For any of us that have received a nefarious link in our emails or on social media that encourages us to input private information, we’re already familiar with the logistics of phishing. A hacker sends us a link, usually under the guise of a brand or person we recognize, and asks for personal details like usernames, passwords, or bank details that aid them in assuming our identity or assets.
It’s precisely what happened in the case of the Bored Ape Yacht Club hack which was announced on Twitter Monday morning.
this is what the link showed for those wondering pic.twitter.com/noG3TCniXQ
— jatuur (@jatuur) April 25, 2022
A hacker was able to take charge of the official Bored Ape Yacht Club Instagram profile, and sent a communication to followers claiming to be offering an “airdrop,” which is a term used to describe a free token giveaway. (Note: it’s not clear at this time how the hacker was able to login to the official Instagram, in the first place.)
Users were asked to link their wallet to benefit from the airdrop, which made their mobile wallet susceptible to the hacker and resulted in the transfer of multiple NFTs, presumably including four Bored Apes and a number of other NFTs minted by the Bored Apes creators, Yuga Labs.
The hack illuminates a glaring problem in the NFT market.

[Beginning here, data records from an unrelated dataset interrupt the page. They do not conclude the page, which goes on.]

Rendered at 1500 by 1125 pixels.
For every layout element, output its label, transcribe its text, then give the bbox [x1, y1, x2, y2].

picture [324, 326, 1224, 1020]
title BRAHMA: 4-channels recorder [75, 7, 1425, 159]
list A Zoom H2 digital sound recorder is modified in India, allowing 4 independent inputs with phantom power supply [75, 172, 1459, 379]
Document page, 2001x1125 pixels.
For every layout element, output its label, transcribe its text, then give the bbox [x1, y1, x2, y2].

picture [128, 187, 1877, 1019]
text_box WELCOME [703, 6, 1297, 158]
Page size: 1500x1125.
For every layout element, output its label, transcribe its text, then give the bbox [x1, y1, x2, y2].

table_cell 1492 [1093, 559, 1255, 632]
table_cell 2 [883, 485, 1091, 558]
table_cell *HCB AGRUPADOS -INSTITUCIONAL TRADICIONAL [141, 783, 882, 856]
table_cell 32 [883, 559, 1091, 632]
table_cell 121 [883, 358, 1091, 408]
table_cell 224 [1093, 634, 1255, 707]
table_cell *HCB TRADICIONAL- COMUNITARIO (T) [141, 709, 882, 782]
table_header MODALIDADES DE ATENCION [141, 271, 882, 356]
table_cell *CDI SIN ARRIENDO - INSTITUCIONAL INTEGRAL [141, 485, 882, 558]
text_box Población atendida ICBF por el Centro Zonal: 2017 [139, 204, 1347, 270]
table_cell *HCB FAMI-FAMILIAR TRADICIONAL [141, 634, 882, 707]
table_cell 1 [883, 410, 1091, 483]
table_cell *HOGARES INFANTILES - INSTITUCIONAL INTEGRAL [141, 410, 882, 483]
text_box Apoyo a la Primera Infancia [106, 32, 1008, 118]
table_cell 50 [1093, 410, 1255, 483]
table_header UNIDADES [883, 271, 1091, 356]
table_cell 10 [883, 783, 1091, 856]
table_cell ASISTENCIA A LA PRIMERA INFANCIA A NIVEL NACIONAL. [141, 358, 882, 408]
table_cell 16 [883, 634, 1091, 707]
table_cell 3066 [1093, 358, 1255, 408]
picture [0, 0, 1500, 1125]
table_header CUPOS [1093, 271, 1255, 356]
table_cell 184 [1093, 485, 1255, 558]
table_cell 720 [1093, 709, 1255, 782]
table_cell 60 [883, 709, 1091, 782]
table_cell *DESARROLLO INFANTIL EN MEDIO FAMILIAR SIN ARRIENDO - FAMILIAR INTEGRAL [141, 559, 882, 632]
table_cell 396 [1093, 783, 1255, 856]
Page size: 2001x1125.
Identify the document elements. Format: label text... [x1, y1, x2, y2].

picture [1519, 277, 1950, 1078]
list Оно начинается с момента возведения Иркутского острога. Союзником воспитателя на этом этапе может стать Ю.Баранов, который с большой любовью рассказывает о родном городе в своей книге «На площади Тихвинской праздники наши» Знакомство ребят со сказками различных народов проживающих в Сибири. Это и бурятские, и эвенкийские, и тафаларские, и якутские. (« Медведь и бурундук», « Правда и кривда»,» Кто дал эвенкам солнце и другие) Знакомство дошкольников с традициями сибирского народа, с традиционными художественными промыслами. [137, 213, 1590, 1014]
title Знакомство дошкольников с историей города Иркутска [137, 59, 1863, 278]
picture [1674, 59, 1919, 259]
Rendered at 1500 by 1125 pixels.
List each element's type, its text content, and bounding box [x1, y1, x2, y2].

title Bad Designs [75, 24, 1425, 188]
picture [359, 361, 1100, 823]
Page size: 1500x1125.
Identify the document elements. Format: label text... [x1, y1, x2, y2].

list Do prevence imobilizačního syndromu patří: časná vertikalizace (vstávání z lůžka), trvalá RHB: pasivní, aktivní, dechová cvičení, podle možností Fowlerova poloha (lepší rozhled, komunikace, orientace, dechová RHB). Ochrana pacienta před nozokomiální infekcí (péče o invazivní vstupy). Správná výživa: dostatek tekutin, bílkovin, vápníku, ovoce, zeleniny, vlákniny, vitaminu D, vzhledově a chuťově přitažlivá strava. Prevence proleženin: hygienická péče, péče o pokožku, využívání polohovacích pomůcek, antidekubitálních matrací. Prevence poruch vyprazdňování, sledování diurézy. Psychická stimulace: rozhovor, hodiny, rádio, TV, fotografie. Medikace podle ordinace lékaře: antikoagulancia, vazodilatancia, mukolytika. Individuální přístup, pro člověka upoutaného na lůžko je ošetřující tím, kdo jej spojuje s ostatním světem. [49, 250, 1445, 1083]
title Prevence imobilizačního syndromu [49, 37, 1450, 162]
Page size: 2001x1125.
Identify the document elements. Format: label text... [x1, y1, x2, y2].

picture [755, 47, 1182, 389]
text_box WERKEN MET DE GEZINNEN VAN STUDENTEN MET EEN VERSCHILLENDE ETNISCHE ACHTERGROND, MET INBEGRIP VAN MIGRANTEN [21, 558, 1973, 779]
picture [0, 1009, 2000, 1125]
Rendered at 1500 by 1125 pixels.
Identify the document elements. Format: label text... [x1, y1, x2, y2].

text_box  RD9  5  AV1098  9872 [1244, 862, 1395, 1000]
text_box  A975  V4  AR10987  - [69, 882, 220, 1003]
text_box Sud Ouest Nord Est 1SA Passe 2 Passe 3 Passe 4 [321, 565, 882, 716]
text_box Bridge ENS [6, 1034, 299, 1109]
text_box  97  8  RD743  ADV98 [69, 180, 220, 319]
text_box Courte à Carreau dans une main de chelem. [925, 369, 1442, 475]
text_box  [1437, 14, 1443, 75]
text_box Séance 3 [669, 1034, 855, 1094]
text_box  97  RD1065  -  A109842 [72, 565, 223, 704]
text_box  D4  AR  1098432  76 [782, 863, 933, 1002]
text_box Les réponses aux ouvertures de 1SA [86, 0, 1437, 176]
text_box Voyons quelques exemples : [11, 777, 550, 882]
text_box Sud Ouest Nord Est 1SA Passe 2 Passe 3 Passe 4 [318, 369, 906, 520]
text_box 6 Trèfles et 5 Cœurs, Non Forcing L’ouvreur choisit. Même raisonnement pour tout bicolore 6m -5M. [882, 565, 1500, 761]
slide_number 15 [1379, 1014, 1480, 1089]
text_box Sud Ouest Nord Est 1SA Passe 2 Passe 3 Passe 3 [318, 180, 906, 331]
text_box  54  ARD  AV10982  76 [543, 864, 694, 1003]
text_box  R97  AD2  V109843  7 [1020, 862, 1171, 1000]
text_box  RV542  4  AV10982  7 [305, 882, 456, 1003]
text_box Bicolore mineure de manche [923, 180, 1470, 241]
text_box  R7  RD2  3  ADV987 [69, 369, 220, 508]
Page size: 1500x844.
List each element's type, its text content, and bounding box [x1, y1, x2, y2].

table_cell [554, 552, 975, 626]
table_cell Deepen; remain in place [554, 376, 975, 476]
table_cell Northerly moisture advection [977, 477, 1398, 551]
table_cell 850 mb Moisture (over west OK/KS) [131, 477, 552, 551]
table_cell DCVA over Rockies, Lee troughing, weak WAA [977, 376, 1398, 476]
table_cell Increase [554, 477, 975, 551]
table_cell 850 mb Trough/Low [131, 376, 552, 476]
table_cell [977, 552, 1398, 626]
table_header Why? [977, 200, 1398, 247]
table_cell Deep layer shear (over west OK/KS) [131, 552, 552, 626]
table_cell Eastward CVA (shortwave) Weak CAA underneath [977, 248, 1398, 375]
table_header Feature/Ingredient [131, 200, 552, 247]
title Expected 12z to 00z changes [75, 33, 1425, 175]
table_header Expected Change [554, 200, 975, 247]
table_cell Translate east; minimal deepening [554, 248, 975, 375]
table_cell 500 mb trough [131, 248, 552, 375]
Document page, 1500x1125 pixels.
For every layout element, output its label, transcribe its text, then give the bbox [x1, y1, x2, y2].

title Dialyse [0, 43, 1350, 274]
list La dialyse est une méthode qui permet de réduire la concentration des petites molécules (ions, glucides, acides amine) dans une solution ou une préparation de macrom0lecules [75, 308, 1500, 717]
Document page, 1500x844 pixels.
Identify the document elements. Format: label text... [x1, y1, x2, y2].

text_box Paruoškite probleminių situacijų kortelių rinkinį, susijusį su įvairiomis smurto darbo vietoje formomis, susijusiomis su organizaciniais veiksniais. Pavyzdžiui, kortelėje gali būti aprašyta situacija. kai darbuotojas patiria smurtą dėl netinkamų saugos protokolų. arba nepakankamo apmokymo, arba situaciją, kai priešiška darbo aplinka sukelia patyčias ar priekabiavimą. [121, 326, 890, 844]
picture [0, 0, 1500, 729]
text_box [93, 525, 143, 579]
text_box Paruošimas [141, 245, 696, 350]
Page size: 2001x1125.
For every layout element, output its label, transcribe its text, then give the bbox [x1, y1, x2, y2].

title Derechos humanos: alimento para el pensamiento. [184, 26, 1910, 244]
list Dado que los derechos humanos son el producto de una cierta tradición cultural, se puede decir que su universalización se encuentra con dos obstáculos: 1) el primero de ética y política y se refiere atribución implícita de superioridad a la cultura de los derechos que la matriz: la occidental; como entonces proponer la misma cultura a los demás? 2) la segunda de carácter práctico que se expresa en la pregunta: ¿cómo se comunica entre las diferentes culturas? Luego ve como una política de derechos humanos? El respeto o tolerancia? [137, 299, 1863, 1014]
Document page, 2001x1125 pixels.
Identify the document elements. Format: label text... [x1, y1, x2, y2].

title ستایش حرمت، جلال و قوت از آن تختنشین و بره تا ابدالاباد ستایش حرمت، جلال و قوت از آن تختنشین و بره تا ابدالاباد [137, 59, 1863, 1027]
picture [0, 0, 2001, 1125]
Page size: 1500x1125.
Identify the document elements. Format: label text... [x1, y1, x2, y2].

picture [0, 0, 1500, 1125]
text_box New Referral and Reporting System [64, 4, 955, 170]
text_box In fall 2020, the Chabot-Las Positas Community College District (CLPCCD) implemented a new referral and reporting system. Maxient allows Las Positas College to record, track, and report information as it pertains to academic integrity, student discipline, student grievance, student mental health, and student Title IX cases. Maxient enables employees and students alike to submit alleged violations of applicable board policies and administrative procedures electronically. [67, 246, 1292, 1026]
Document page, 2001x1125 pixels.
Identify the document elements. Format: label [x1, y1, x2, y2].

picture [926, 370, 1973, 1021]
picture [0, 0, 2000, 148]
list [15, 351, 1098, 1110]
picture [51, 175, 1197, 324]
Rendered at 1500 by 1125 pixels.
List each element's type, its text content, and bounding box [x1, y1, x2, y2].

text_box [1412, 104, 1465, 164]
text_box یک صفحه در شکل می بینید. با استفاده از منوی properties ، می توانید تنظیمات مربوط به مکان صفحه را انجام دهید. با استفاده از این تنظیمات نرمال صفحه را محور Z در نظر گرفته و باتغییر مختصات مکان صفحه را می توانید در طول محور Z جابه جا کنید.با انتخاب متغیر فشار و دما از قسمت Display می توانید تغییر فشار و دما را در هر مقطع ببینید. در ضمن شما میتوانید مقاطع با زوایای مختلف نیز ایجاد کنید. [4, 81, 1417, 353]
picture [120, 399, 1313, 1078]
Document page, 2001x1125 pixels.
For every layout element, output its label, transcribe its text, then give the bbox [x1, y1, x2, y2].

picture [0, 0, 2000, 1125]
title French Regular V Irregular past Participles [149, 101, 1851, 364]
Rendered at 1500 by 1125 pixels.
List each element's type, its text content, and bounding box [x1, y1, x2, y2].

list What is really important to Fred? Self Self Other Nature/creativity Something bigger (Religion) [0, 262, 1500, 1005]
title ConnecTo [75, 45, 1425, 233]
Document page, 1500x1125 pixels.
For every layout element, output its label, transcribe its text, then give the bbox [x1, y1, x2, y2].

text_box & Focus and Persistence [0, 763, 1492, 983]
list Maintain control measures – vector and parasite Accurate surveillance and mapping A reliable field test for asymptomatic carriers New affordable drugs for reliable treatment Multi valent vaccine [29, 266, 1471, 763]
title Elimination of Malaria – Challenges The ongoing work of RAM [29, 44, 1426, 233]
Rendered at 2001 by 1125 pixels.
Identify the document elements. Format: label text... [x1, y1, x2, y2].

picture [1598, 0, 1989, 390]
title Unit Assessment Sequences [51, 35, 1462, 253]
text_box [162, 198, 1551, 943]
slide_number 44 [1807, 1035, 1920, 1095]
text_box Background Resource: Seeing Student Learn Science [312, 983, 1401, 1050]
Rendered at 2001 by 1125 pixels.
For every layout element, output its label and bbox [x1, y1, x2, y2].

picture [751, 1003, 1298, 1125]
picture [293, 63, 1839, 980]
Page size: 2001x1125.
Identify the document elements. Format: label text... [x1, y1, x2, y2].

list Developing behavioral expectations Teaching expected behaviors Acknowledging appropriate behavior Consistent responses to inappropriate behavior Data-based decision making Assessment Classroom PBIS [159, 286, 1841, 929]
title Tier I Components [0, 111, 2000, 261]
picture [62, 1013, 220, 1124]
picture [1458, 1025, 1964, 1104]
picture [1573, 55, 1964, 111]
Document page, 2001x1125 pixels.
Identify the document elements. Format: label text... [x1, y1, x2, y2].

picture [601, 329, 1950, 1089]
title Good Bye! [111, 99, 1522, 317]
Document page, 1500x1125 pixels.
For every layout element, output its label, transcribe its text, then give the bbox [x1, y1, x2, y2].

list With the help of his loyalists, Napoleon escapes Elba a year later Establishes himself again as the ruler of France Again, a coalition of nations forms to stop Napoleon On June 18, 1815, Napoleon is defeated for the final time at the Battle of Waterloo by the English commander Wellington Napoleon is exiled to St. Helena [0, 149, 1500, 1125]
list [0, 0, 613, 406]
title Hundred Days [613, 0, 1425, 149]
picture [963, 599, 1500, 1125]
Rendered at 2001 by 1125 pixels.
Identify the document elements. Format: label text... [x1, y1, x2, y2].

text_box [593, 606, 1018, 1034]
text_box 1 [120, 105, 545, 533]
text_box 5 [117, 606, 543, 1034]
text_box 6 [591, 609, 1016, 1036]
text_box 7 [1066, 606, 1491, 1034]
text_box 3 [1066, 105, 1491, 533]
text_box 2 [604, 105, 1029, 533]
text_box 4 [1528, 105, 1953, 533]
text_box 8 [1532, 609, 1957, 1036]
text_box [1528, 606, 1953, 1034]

Namely, MetaMask, the popular wallet application, only supports NFT display on mobile which is less user-friendly than the platform’s browser extension leading to mistaken transaction approvals.
What’s the solution for NFT holders? “MetaMask with Ledger,” according to Adryenn Ashley. “NFT holders need a wallet that gives them the ease of MetaMask with the security of hardware.”
The hack is a reminder that even though the blockchain has the potential to overcome fraud, users still need to be mindful of third party applications that manage their data.